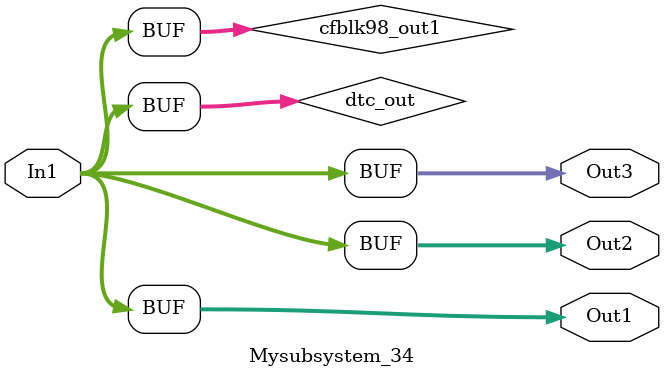
<source format=v>



`timescale 1 ns / 1 ns

module Mysubsystem_34
          (In1,
           Out1,
           Out2,
           Out3);


  input   [7:0] In1;  // uint8
  output  [7:0] Out1;  // uint8
  output  [7:0] Out2;  // uint8
  output  [7:0] Out3;  // uint8


  wire [7:0] dtc_out;  // ufix8
  wire [7:0] cfblk98_out1;  // uint8


  assign dtc_out = In1;



  assign cfblk98_out1 = dtc_out;



  assign Out1 = cfblk98_out1;

  assign Out2 = In1;

  assign Out3 = In1;

endmodule  // Mysubsystem_34


</source>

### WHAT TO WORK ON:
Would you mind repeating the records above exactly, without the pictures?

### EXPECTED ANSWER:
<source format=v>



`timescale 1 ns / 1 ns

module Mysubsystem_34
          (In1,
           Out1,
           Out2,
           Out3);


  input   [7:0] In1;  // uint8
  output  [7:0] Out1;  // uint8
  output  [7:0] Out2;  // uint8
  output  [7:0] Out3;  // uint8


  wire [7:0] dtc_out;  // ufix8
  wire [7:0] cfblk98_out1;  // uint8


  assign dtc_out = In1;



  assign cfblk98_out1 = dtc_out;



  assign Out1 = cfblk98_out1;

  assign Out2 = In1;

  assign Out3 = In1;

endmodule  // Mysubsystem_34


</source>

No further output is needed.